As I looked over Friday's strong employment numbers, I had a hard time spotting the bad news that would certainly be ferreted out by those who have developed a knack for that—then I decided it would probably be the usual exclusive focus on the shrinkage in manufacturing and construction jobs, instead of an inclusive assessment of the whole jobs-growth picture.
For some reason, that triggered a mental replay of five years worth of bad-news rationalization by the doom peddlers (i.e., by those whose hidden political agenda drives their public economic commentary). Here's my recollection of how the bad-news ferrets' message evolved:
• 2001-2: The economy isn't growing.
• 2003-4: ...okay, it's growing, but it's a jobless recovery.
• 2005-6: ...okay, it's growing and creating jobs, but only the rich are benefiting.
• 2006-7: ...okay, it's growing, creating jobs, and wage growth is beating inflation, but we're still beleaguered by the dreaded deficit.
• 2007: ...okay, it's growing, creating jobs, creating higher wages, and the deficit is disappearing, but, uh, we still need to raise taxes because, uh, let's see... yeah, that's right: because there are still too many rich, and because the oil companies are making too much profit. Yeah, that's the ticket.
Oh, well. As I've said many times before: politics trumps economics.

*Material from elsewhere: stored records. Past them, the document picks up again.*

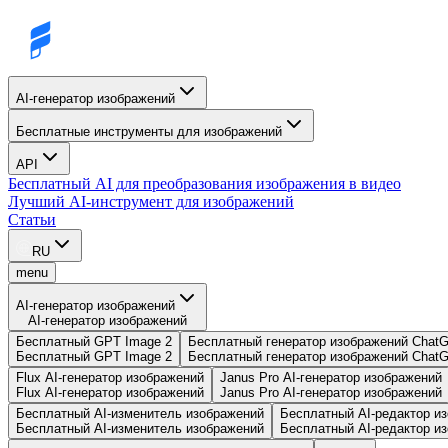
AI-генератор изображений
Бесплатные инструменты для изображений
API
Бесплатный AI для преобразования изображения в видео
Лучший AI-инструмент для изображений
Статьи
RU
menu
AI-генератор изображений
AI-генератор изображений
Бесплатный GPT Image 2
Бесплатный генератор изображений Chat
Бесплатный GPT Image 2
Бесплатный генератор изображений Chat
Flux AI-генератор изображений
Janus Pro AI-генератор изображений
Flux AI-генератор изображений
Janus Pro AI-генератор изображений
Бесплатный AI-изменитель изображений
Бесплатный AI-редактор и
Бесплатный AI-изменитель изображений
Бесплатный AI-редактор и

But I digress; let's get back to the latest employment numbers. In the last 12 months, the US economy netted 1.64 million new jobs (private nonfarm), the average wage increased 3.6%, and the unemployment rate dropped to 4.5% (from 4.6%). Once again, as both graphics show, the jobs that disappeared in manufacturing and construction were more than replaced by higher paying jobs in information, wholesale trade, and business services (not to mention the other categories).